Tonight I go to Mashiko, a highly recommended sushi restaurant in West Seattle. West Seattle is not really near Seattle, but the buses are excellent and I get there without trouble. I get omakase, a Japanese word most efficiently translated as "an extended course of whatever food the chef feels like making for you". I eat strange things, including geoduck, and the only good octopus and sea urchin I've ever had. Maybe I would like the place better if I ordered more specific foods that I like, instead of being at the mercy of the chef; it's a good place, at any rate. I eat ice cream and go back to my nice-ish hotel room, where I spend the evening in, reading books and watching TV. On my vacation, I free myself from having to do anything.

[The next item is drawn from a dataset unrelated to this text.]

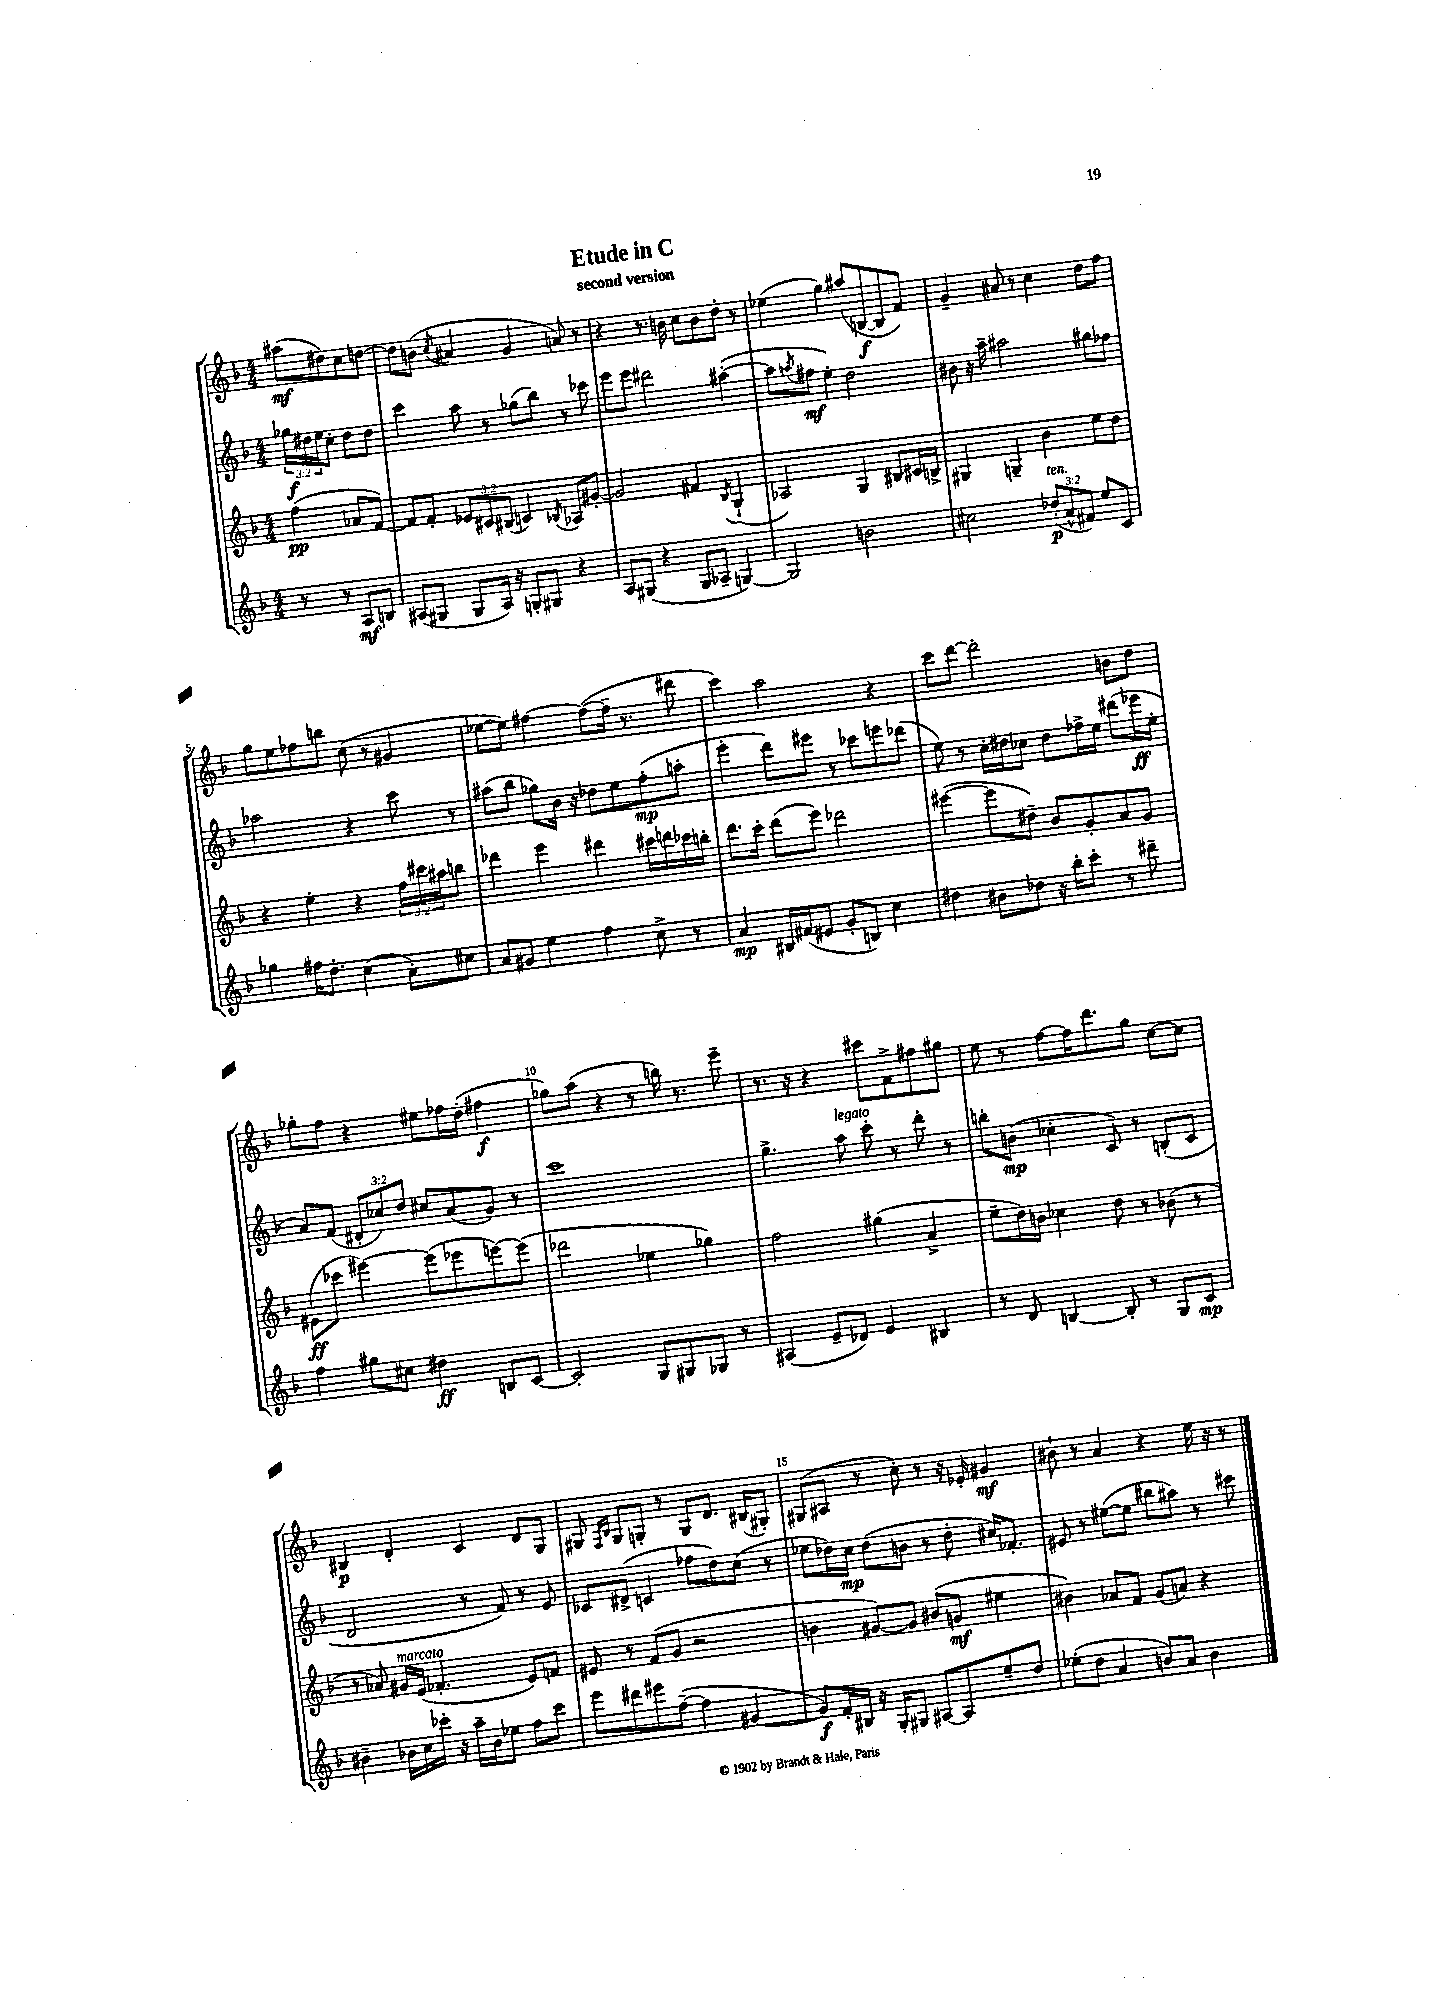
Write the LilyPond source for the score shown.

Talking to the chefs and customers at Mashiko, a fairly close-knit community in West Seattle, I start to understand this city. I've seen movies like Reality Bites and Singles, and remember the music of Nirvana and Pearl Jam (though I've only recently begun to listen carefully and understand it), and now I'm starting to get the pulse of the city to put all those things into context.
On the bus to and from West Seattle, I see more of the signs I've come to expect. Was red neon invented here or something?
I navigate the bus system to go to the Asian Art Museum. Well, I try to navigate the bus system. I fail, and I get lost, deciding to get off the bus in a run-down part of town (just deteriorated, not crime-ridden--I'm not stupid, but between being big and the various effects of aikido, I'm not really an easy-looking target, so I'm safe most places) and find my way from there. With my map and compass, I start heading toward the Tea Garden and the museum. The Garden is closed, but after the museum and a nice lunch at Cafe Europa, I head back towards Espresso Vivace, which I've been assured has magnificent coffee. I can't find it, but keep looking, wandering around the Broadway area of Seattle, where I found the "grit" I look for, the area coming up soon on the list of places to be gentrified. Espresso Vivace is worth the trouble it took to find it. It's just east of Broadway, by the way. You can be smarter than me and spend less than a half hour getting there.
This area explains Seattle for me. In much the same way that New Orleans has a slow, powerful, throbbing hum of a heartbeat, Seattle is full of youthful energy, without direction. It seems a place where people in their twenties come because they need someplace to be, and this is a nice city where they can find work in bookstores and cafes and restaurants and be with other people in roughly the same boat, everyone spending two or three or five or ten years just passing through, trying to figure out who they are or what they want to be. And it seems that for a lot of people, they just want to be here, and they don't particularly want anything else; and that's fine.
I'm tired and sick, and it's time for me to go home. Would I live here? What would a life here be like? Would I know these people I pass on the street? I feel ungrounded, adrift, exploring this different city without actually connecting anywhere. I have love and friendship waiting at home, and I no longer feel why I came here, after days of walking and being back and forth between presence and awareness, and all these pretty girls who are themselves with their own lives, people I will never know and whose faces merely feed my fidgety, discontented imagination. I am so carefully constructing my life, to be what I want, to get what I really want with honor and openness...but those seeds are growing in their own time, and not in this place, this city of young, scattered chaos.
The coffee here is phenomenal. It's so universally good, in fact, that I decide it's not the beans, since we have quality beans in the Bay Area, but the baristas: some higher plane of skill in those who make the coffee drinks. As a last experiment, at the end of all this journeying, I decide to try Starbuck's. Even here, Starbuck's is mediocre.